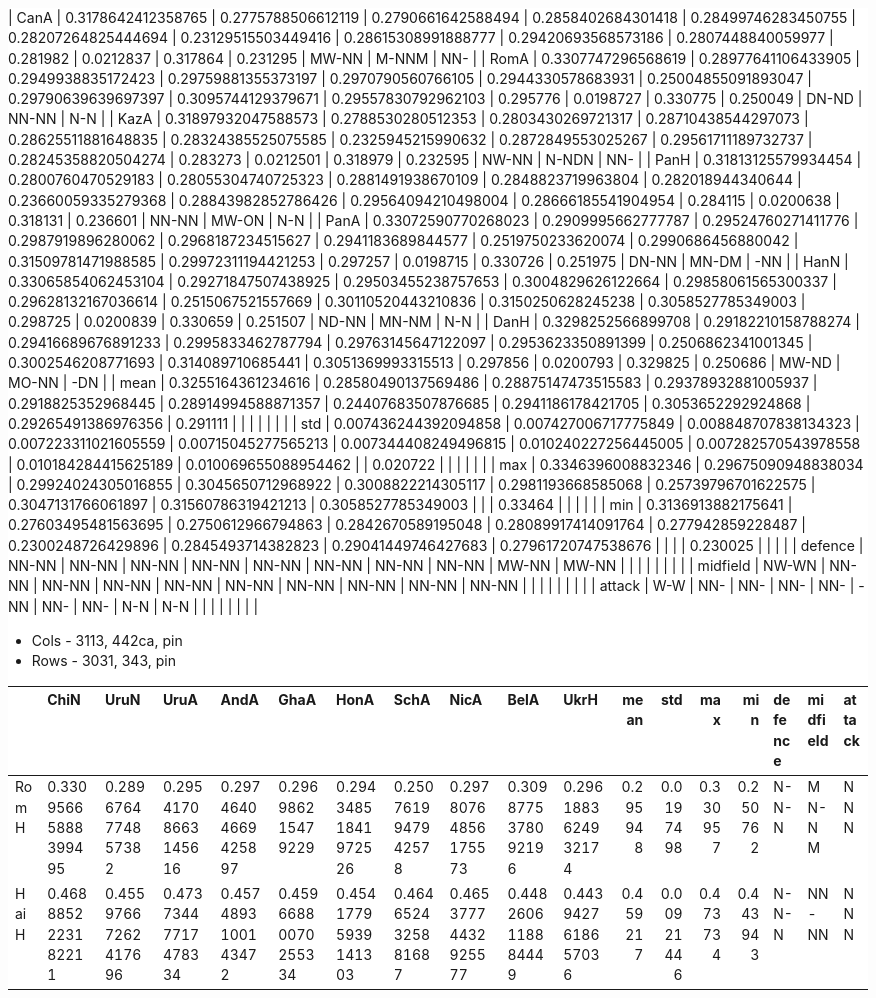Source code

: | CanA     | 0.3178642412358765   | 0.2775788506612119   | 0.2790661642588494   | 0.2858402684301418   | 0.28499746283450755 | 0.28207264825444694  | 0.23129515503449416  | 0.28615308991888777  | 0.29420693568573186  | 0.2807448840059977   | 0.281982 | 0.0212837 | 0.317864 | 0.231295 | MW-NN     | M-NNM      | NN-      |
| RomA     | 0.3307747296568619   | 0.28977641106433905  | 0.2949938835172423   | 0.29759881355373197  | 0.2970790560766105  | 0.2944330578683931   | 0.25004855091893047  | 0.29790639639697397  | 0.3095744129379671   | 0.29557830792962103  | 0.295776 | 0.0198727 | 0.330775 | 0.250049 | DN-ND     | NN-NN      | N-N      |
| KazA     | 0.31897932047588573  | 0.2788530280512353   | 0.2803430269721317   | 0.28710438544297073  | 0.28625511881648835 | 0.28324385525075585  | 0.2325945215990632   | 0.2872849553025267   | 0.29561711189732737  | 0.28245358820504274  | 0.283273 | 0.0212501 | 0.318979 | 0.232595 | NW-NN     | N-NDN      | NN-      |
| PanH     | 0.31813125579934454  | 0.2800760470529183   | 0.28055304740725323  | 0.2881491938670109   | 0.2848823719963804  | 0.282018944340644    | 0.23660059335279368  | 0.28843982852786426  | 0.29564094210498004  | 0.28666185541904954  | 0.284115 | 0.0200638 | 0.318131 | 0.236601 | NN-NN     | MW-ON      | N-N      |
| PanA     | 0.33072590770268023  | 0.2909995662777787   | 0.29524760271411776  | 0.2987919896280062   | 0.2968187234515627  | 0.2941183689844577   | 0.2519750233620074   | 0.2990686456880042   | 0.31509781471988585  | 0.29972311194421253  | 0.297257 | 0.0198715 | 0.330726 | 0.251975 | DN-NN     | MN-DM      | -NN      |
| HanN     | 0.33065854062453104  | 0.29271847507438925  | 0.29503455238757653  | 0.3004829626122664   | 0.29858061565300337 | 0.29628132167036614  | 0.2515067521557669   | 0.30110520443210836  | 0.3150250628245238   | 0.3058527785349003   | 0.298725 | 0.0200839 | 0.330659 | 0.251507 | ND-NN     | MN-NM      | N-N      |
| DanH     | 0.3298252566899708   | 0.29182210158788274  | 0.29416689676891233  | 0.2995833462787794   | 0.29763145647122097 | 0.2953623350891399   | 0.2506862341001345   | 0.3002546208771693   | 0.314089710685441    | 0.3051369993315513   | 0.297856 | 0.0200793 | 0.329825 | 0.250686 | MW-ND     | MO-NN      | -DN      |
| mean     | 0.3255164361234616   | 0.28580490137569486  | 0.28875147473515583  | 0.29378932881005937  | 0.2918825352968445  | 0.28914994588871357  | 0.24407683507876685  | 0.2941186178421705   | 0.3053652292924868   | 0.29265491386976356  | 0.291111 |           |          |          |           |            |          |
| std      | 0.007436244392094858 | 0.007427006717775849 | 0.008848707838134323 | 0.007223311021605559 | 0.00715045277565213 | 0.007344408249496815 | 0.010240227256445005 | 0.007282570543978558 | 0.010184284415625189 | 0.010069655088954462 |          | 0.020722  |          |          |           |            |          |
| max      | 0.3346396008832346   | 0.29675090948838034  | 0.29924024305016855  | 0.3045650712968922   | 0.3008822214305117  | 0.2981193668585068   | 0.25739796701622575  | 0.3047131766061897   | 0.31560786319421213  | 0.3058527785349003   |          |           | 0.33464  |          |           |            |          |
| min      | 0.3136913882175641   | 0.27603495481563695  | 0.2750612966794863   | 0.2842670589195048   | 0.28089917414091764 | 0.277942859228487    | 0.2300248726429896   | 0.2845493714382823   | 0.29041449746427683  | 0.27961720747538676  |          |           |          | 0.230025 |           |            |          |
| defence  | NN-NN                | NN-NN                | NN-NN                | NN-NN                | NN-NN               | NN-NN                | NN-NN                | NN-NN                | MW-NN                | MW-NN                |          |           |          |          |           |            |          |
| midfield | NW-WN                | NN-NN                | NN-NN                | NN-NN                | NN-NN               | NN-NN                | NN-NN                | NN-NN                | NN-NN                | NN-NN                |          |           |          |          |           |            |          |
| attack   | W-W                  | NN-                  | NN-                  | NN-                  | NN-                 | -NN                  | NN-                  | NN-                  | N-N                  | N-N                  |          |           |          |          |           |            |          |

* Cols - 3113, 442ca, pin
* Rows - 3031, 343, pin

|          | ChiN                | UruN                | UruA                | AndA                | GhaA                 | HonA                | SchA                | NicA                | BelA                 | UkrH                |     mean |        std |      max |      min | defence   | midfield   | attack   |
|:---------|:--------------------|:--------------------|:--------------------|:--------------------|:---------------------|:--------------------|:--------------------|:--------------------|:---------------------|:--------------------|---------:|-----------:|---------:|---------:|:----------|:-----------|:---------|
| RomH     | 0.33095665888399495 | 0.2896764774857382  | 0.29541708663145616 | 0.29746404669425897 | 0.296986215479229    | 0.29434851841972526 | 0.2507619947942578  | 0.29780764856175573 | 0.3098775378092196   | 0.2961883624932174  | 0.295948 | 0.0197498  | 0.330957 | 0.250762 | N-N-N     | MN-NM      | NNN      |
| HaiH     | 0.4688852223182211  | 0.45597667262417696 | 0.47373447717478334 | 0.4574893100143472  | 0.45966880070255334  | 0.45417795939141303 | 0.4646524325881687  | 0.46537774432925577 | 0.4482606118884449   | 0.4439427618657036  | 0.459217 | 0.00921446 | 0.473734 | 0.443943 | N-N-N     | NN-NN      | NNN      |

- WHAT YOU NEED TO DO -
Write out the records verbatim, from the line containing "0.28499746283450755 | 0.28207264825444694" through the line containing "0.28625511881648835 | 0.28324385525075585".

- WRITTEN RESPONSE -
: | CanA     | 0.3178642412358765   | 0.2775788506612119   | 0.2790661642588494   | 0.2858402684301418   | 0.28499746283450755 | 0.28207264825444694  | 0.23129515503449416  | 0.28615308991888777  | 0.29420693568573186  | 0.2807448840059977   | 0.281982 | 0.0212837 | 0.317864 | 0.231295 | MW-NN     | M-NNM      | NN-      |
| RomA     | 0.3307747296568619   | 0.28977641106433905  | 0.2949938835172423   | 0.29759881355373197  | 0.2970790560766105  | 0.2944330578683931   | 0.25004855091893047  | 0.29790639639697397  | 0.3095744129379671   | 0.29557830792962103  | 0.295776 | 0.0198727 | 0.330775 | 0.250049 | DN-ND     | NN-NN      | N-N      |
| KazA     | 0.31897932047588573  | 0.2788530280512353   | 0.2803430269721317   | 0.28710438544297073  | 0.28625511881648835 | 0.28324385525075585  | 0.2325945215990632   | 0.2872849553025267   | 0.29561711189732737  | 0.28245358820504274  | 0.283273 | 0.0212501 | 0.318979 | 0.232595 | NW-NN     | N-NDN      | NN-      |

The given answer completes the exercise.